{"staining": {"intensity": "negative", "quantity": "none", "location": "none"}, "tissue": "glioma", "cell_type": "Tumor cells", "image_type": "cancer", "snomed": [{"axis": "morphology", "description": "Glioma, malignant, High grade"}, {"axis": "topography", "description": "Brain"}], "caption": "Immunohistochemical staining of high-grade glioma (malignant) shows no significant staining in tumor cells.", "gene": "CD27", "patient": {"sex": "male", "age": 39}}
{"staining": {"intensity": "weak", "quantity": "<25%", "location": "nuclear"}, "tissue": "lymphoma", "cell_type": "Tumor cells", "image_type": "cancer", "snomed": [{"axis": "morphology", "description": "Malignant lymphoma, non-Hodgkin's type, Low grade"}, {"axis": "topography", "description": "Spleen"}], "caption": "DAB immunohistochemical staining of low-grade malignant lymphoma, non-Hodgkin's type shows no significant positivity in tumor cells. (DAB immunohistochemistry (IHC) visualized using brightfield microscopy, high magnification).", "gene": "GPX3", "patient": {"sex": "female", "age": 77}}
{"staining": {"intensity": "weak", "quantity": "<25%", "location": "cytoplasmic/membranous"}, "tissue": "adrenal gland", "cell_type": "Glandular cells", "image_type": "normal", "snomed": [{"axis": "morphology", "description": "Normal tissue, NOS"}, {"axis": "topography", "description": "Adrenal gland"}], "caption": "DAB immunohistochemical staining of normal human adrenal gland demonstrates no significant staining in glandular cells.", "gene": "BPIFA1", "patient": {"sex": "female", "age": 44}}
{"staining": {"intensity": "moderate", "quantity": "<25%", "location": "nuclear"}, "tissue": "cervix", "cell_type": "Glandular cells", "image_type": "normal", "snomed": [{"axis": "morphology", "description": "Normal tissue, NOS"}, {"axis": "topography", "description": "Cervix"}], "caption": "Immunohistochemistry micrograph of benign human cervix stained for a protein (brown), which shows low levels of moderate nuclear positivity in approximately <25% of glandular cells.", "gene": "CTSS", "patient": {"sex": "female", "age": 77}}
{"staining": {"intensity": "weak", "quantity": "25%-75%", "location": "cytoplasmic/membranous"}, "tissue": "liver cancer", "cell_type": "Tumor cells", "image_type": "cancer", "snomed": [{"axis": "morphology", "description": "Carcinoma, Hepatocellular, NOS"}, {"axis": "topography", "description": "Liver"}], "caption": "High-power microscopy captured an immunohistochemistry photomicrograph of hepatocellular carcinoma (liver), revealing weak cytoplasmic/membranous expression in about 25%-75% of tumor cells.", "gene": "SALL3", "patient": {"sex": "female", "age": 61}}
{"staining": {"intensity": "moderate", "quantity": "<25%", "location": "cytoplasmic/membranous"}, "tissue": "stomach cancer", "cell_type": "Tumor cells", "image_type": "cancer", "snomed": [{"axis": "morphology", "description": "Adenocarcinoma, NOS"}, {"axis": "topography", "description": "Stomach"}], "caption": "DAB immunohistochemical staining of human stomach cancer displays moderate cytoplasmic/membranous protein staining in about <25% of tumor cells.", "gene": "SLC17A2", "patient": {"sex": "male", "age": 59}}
+++
- WHAT YOU SHOULD DO: Copy out all of the records above with nothing altered.

- ANSWER TO THIS TASK:
{"staining": {"intensity": "negative", "quantity": "none", "location": "none"}, "tissue": "glioma", "cell_type": "Tumor cells", "image_type": "cancer", "snomed": [{"axis": "morphology", "description": "Glioma, malignant, High grade"}, {"axis": "topography", "description": "Brain"}], "caption": "Immunohistochemical staining of high-grade glioma (malignant) shows no significant staining in tumor cells.", "gene": "CD27", "patient": {"sex": "male", "age": 39}}
{"staining": {"intensity": "weak", "quantity": "<25%", "location": "nuclear"}, "tissue": "lymphoma", "cell_type": "Tumor cells", "image_type": "cancer", "snomed": [{"axis": "morphology", "description": "Malignant lymphoma, non-Hodgkin's type, Low grade"}, {"axis": "topography", "description": "Spleen"}], "caption": "DAB immunohistochemical staining of low-grade malignant lymphoma, non-Hodgkin's type shows no significant positivity in tumor cells. (DAB immunohistochemistry (IHC) visualized using brightfield microscopy, high magnification).", "gene": "GPX3", "patient": {"sex": "female", "age": 77}}
{"staining": {"intensity": "weak", "quantity": "<25%", "location": "cytoplasmic/membranous"}, "tissue": "adrenal gland", "cell_type": "Glandular cells", "image_type": "normal", "snomed": [{"axis": "morphology", "description": "Normal tissue, NOS"}, {"axis": "topography", "description": "Adrenal gland"}], "caption": "DAB immunohistochemical staining of normal human adrenal gland demonstrates no significant staining in glandular cells.", "gene": "BPIFA1", "patient": {"sex": "female", "age": 44}}
{"staining": {"intensity": "moderate", "quantity": "<25%", "location": "nuclear"}, "tissue": "cervix", "cell_type": "Glandular cells", "image_type": "normal", "snomed": [{"axis": "morphology", "description": "Normal tissue, NOS"}, {"axis": "topography", "description": "Cervix"}], "caption": "Immunohistochemistry micrograph of benign human cervix stained for a protein (brown), which shows low levels of moderate nuclear positivity in approximately <25% of glandular cells.", "gene": "CTSS", "patient": {"sex": "female", "age": 77}}
{"staining": {"intensity": "weak", "quantity": "25%-75%", "location": "cytoplasmic/membranous"}, "tissue": "liver cancer", "cell_type": "Tumor cells", "image_type": "cancer", "snomed": [{"axis": "morphology", "description": "Carcinoma, Hepatocellular, NOS"}, {"axis": "topography", "description": "Liver"}], "caption": "High-power microscopy captured an immunohistochemistry photomicrograph of hepatocellular carcinoma (liver), revealing weak cytoplasmic/membranous expression in about 25%-75% of tumor cells.", "gene": "SALL3", "patient": {"sex": "female", "age": 61}}
{"staining": {"intensity": "moderate", "quantity": "<25%", "location": "cytoplasmic/membranous"}, "tissue": "stomach cancer", "cell_type": "Tumor cells", "image_type": "cancer", "snomed": [{"axis": "morphology", "description": "Adenocarcinoma, NOS"}, {"axis": "topography", "description": "Stomach"}], "caption": "DAB immunohistochemical staining of human stomach cancer displays moderate cytoplasmic/membranous protein staining in about <25% of tumor cells.", "gene": "SLC17A2", "patient": {"sex": "male", "age": 59}}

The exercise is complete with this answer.